Laut Statistik ergibt sich folgendes Bild:
- Generalisierte Angststörungen treten bei 5% der Frauen auf, bei 4% der Männer
- Phobien treten bei 2% der Frauen und Männer auf
- Panikstörungen treten bei 1 % der Frauen und Männer auf
- Zwangsstörungen treten bei 2% der Frauen, jedoch nur bei 1 % der Männer
auf
- Angststörungen in Zusammenhang mit einer Depression treten bei 10% der Frauen und bei 5 % der Männer auf
- Eine Posttraumatische Belastungsstörung (PTBS) tritt bei 7 % der Frauen und 3 % der Männer auf
Gibt es ein bestimmtes Alter, in denen Panikstörungen besonders häufig auftreten?
Angst- und Panikstörungen können grundsätzlich in jedem Lebensalter auftreten.
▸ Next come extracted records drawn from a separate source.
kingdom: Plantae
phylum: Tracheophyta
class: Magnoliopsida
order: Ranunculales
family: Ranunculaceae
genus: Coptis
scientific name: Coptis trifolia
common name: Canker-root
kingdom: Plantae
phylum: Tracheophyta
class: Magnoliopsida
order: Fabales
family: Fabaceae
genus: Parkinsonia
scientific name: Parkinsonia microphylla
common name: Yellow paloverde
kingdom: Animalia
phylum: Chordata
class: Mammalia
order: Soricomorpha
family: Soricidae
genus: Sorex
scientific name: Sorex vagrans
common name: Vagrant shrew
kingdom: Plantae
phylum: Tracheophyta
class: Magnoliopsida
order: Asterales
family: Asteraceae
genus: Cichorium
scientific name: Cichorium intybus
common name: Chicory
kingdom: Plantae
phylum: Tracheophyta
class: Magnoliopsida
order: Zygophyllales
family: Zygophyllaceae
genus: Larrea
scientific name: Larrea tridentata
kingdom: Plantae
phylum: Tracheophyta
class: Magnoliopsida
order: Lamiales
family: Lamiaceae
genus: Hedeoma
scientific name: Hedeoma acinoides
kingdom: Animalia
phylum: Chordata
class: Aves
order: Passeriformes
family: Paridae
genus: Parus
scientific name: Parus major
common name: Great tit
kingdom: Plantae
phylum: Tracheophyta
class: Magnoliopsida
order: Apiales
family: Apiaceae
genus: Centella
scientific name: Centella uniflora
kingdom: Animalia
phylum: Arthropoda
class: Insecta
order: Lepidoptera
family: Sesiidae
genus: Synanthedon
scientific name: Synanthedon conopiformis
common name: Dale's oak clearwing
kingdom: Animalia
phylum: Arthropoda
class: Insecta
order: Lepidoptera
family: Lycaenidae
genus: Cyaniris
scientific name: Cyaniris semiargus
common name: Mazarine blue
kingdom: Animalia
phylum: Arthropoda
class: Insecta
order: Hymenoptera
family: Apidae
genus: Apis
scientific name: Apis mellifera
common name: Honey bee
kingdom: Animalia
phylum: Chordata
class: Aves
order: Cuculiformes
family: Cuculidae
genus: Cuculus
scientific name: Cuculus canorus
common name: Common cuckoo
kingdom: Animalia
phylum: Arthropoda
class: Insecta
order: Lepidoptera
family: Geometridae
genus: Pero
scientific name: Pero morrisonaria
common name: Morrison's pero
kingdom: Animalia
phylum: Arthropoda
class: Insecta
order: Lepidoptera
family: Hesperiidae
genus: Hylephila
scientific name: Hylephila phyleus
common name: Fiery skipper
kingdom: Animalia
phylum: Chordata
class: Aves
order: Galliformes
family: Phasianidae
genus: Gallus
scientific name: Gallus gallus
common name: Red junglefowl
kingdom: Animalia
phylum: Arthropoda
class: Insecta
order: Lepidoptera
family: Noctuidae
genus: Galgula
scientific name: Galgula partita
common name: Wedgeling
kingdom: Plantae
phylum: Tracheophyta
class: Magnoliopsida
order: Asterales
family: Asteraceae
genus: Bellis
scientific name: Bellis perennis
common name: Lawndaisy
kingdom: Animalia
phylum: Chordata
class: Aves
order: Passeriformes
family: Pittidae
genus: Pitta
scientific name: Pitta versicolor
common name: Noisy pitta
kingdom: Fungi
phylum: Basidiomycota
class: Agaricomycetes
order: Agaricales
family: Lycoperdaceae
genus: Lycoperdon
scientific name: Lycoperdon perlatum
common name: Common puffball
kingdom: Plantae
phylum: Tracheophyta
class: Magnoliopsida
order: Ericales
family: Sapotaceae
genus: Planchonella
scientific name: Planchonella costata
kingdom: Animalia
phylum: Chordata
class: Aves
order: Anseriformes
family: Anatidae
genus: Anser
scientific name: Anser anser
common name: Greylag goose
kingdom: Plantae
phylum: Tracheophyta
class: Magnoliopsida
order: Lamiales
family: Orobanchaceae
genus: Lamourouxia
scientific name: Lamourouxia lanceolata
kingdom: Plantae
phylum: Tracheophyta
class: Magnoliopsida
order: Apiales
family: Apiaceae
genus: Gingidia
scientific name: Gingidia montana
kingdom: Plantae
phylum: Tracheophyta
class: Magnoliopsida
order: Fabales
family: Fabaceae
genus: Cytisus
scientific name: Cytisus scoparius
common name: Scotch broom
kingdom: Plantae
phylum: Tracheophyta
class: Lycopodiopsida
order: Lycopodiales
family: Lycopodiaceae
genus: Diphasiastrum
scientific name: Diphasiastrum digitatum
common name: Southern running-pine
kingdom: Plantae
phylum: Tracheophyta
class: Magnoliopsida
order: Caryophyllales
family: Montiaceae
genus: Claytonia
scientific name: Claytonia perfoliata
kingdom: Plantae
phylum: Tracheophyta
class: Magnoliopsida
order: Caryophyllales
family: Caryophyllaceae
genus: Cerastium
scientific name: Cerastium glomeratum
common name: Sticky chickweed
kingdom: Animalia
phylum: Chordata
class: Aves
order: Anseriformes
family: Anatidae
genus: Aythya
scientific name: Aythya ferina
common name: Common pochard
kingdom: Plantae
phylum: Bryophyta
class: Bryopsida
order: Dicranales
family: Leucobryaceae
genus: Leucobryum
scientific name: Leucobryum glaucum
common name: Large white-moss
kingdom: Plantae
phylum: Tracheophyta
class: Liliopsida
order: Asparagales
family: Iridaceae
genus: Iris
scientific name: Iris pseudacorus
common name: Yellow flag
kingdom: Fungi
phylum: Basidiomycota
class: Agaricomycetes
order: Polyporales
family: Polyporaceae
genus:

Laut Statistik treten Panikstörungen jedoch besoners häufig zwischen dem 25. und 30. Lebensjahr auf.
Meist warten die Betroffenen dann
eine ganze Weile, bis sie sich professionelle Hilfe suchen bzw. bis sie überhaupt etwas dagegen unternehmen. Laut Statistik gehen die meisten erst knapp 10 Jahre später zu einem Arzt, um über ihre Panikstörung mit ihm zu reden.
Im Verlauf der Jahre gehen dann die Panik-Symptome etwas zurück, nicht zuletzt wegen der dann aufgesuchten Therapien.